EXERCISE TEXT section start

Scotland's granite city of Aberdeen is in an enviable coastal location surrounded by swathes of glorious countryside. With the Cairngorms to the west, some of the most beautiful, rugged and unspoilt coast in the world, an impressive concentration of castles and rich history, and a range of outdoor adventures on offer, this region of north-east Scotland is definitely one to add to your 'must see' list!
The Aberdeenshire coast (& dolphins!)
We always rave about the beaches in Scotland, and it isn't easy to choose between them, but it's definitely true that you can find some of the best in Aberdeenshire! Long stretches of golden sand are punctuated with dramatic cliffs and rock formations, making for wonderful coastal walks. The beaches are so numerous and lovely that you'll be able to find your own haven easily and escape the crowds.
Some of our favourite Aberdeenshire beaches include those on the east coast, such as Balmedie beach and dunes just outside the city of Aberdeen. Just south of Slains Castle, the pretty bay and rocky outcrops of Collieston and the beach at Newburgh - both backed by Forvie Nature Reserve - are also beautiful places to spend time. Newburgh is great for spotting both common and grey seals and seabirds in abundance. North of here, you'll find the stunning sandy crescent of Cruden Bay and the dramatic rocky fingers of the Bullers of Buchan.
On the north coast, the long stretch of sand next to the fishing village of Sandend, and the bays at Portsoy and Cullen on the northern coast of Aberdeenshire. Boyndie Bay is another lovely sandy stretch between the villages of Whitehills and Banff. Also worth a visit are the bays around Gardenstown and Crovie, as well as the stunning clifftop walks at RSPB Troup Head (look out for gannets here, too!).
Near the fishing port of Fraserburgh, New Aberdour beach is a lovely sheltered cove with limestone caves to explore, whilst the long stretches of sand either side of Rattray Head - between St Combs to the north and Peterhead to the south - are so colourful that they have to be seen to be believed. Loch of Strathbeg is a haven for seabirds - the largest dune loch in the UK; it's located between Rattray Head and Fraserburgh.

EXERCISE TEXT section end

* PROBLEMS TO WORK ON:
1. Name every kind of animal mentioned in the Aberdeenshire coast text.
2. Continue the Aberdeenshire coast text from its final sentence.

DATASET CONTENT section start

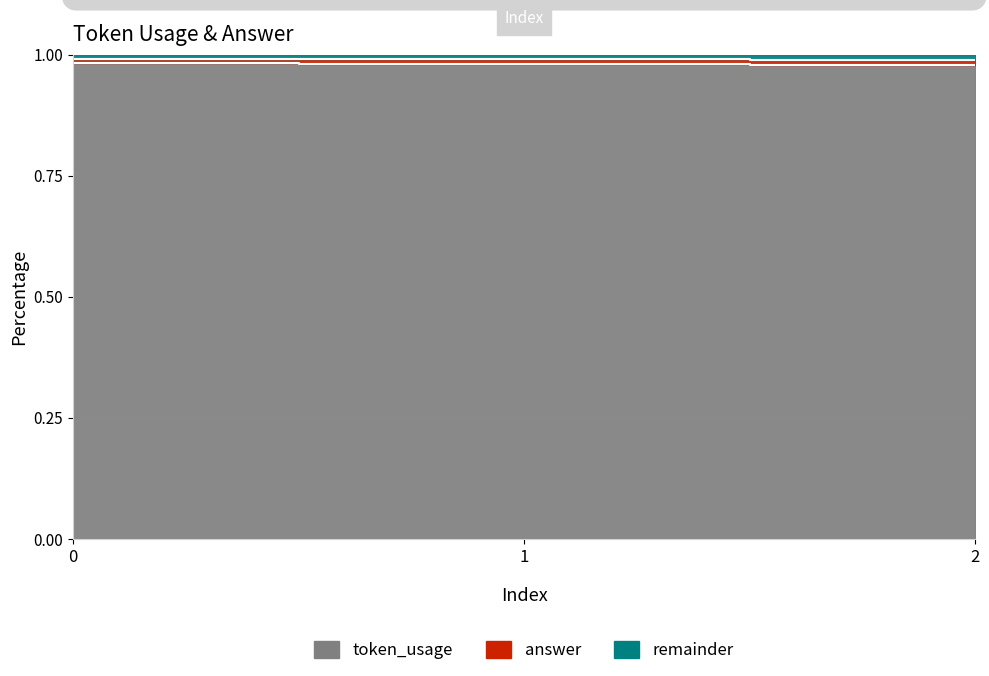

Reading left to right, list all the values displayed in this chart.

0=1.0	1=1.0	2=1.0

DATASET CONTENT section end
DATASET CONTENT section start

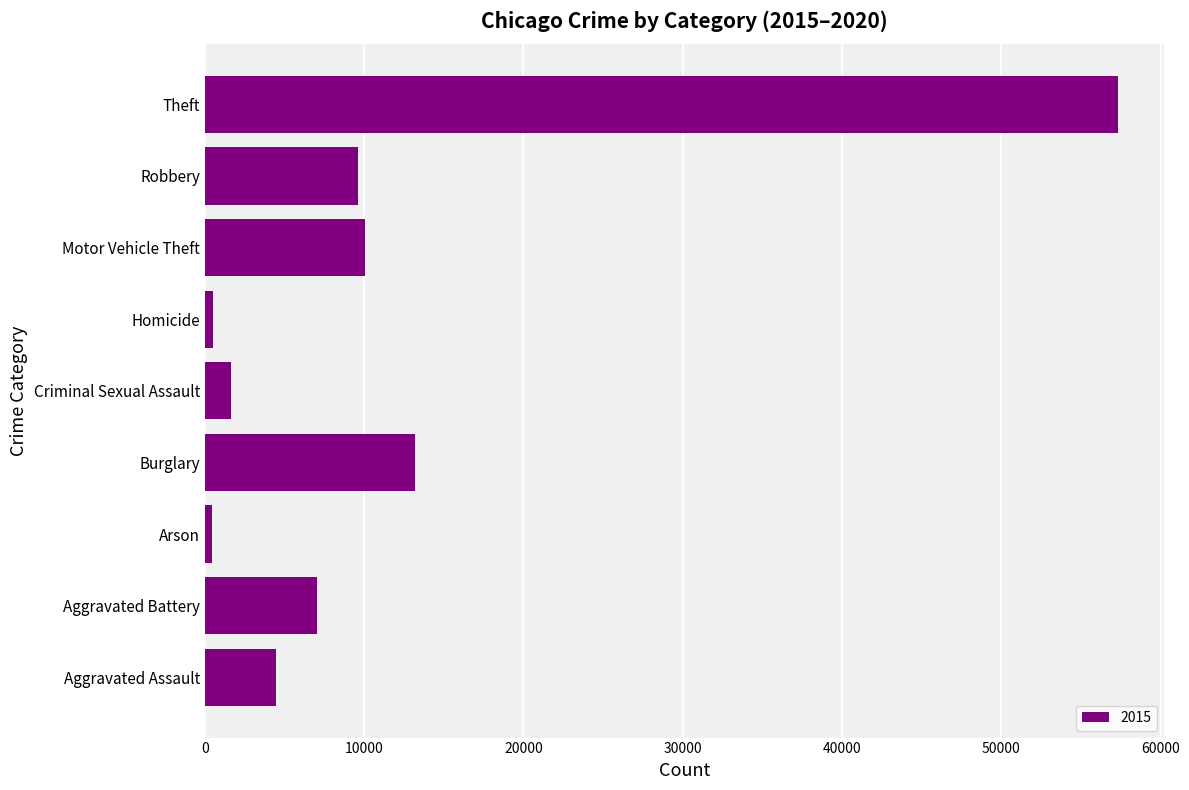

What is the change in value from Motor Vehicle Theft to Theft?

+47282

DATASET CONTENT section end
DATASET CONTENT section start

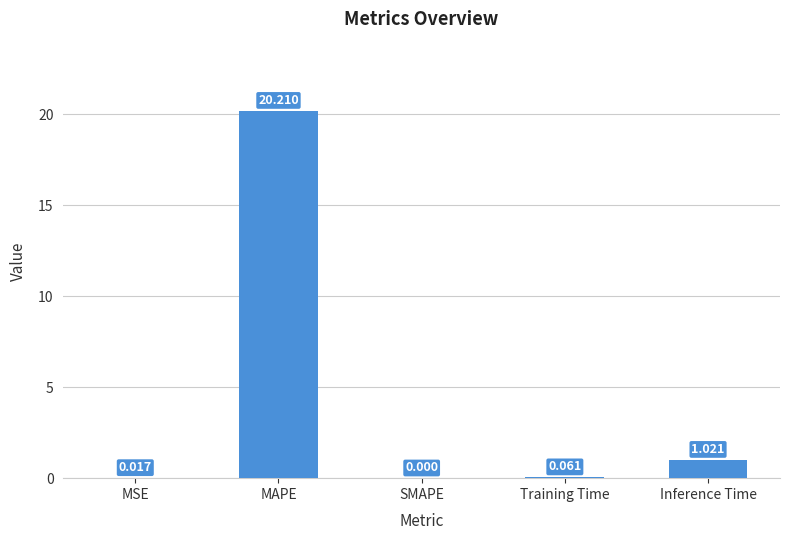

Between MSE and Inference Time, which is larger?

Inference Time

DATASET CONTENT section end

* SET OF ANSWERS:
1. dolphins, common seals, grey seals, seabirds, gannets

2.
The tiny village of Pennan nestles in a narrow gap between the sea and the steep cliffs. The drive down to the village is steep and narrow with sharp turns and will certainly put any driver through their paces, but passengers will be rewarded with dramatic views of the sea and rocky coastline below. Fun fact: This is the filming location of the popular 1983 film Local Hero - fans will recognise it as the village of Ferness, although the beach scenes were filmed over in Arisaig on the west coast.
Aberdeen beach and the surrounding coastal areas are some of the best places to see bottlenose dolphins in the whole of Europe. You can spot them from the shore - in Aberdeen itself; you can even see them from the harbour - or head out on a boat tour. We recommend Aberdeen harbour tours by Greenhowe Marine Services or the Sea Safari trips from Stonehaven.
Finally, for wildlife lovers, hikers and seaside enthusiasts alike, the route around St Cyrus National Nature Reserve is one of the best coastal walks in the whole of Scotland.
From Aberdeen, the Angus Coastal Route south to Dundee via Montrose & Arbroath is a great way to continue your enjoyment of this beautiful stretch of coast.
Food & drink
Unsurprising for somewhere with so much coast, in Aberdeenshire, it's all about fresh seafood! Although - don't despair - it's absolutely possible to get amazing food and drink in the area even if you're not a fan of fish.
In the city of Aberdeen, check out Moonfish cafe for a seafood dinner and then head for a drink in the Tippling House or Orchid cocktail bar (or both!) to round off your night. See our full destination guide to Aberdeen for more food and drink inspiration in the granite city.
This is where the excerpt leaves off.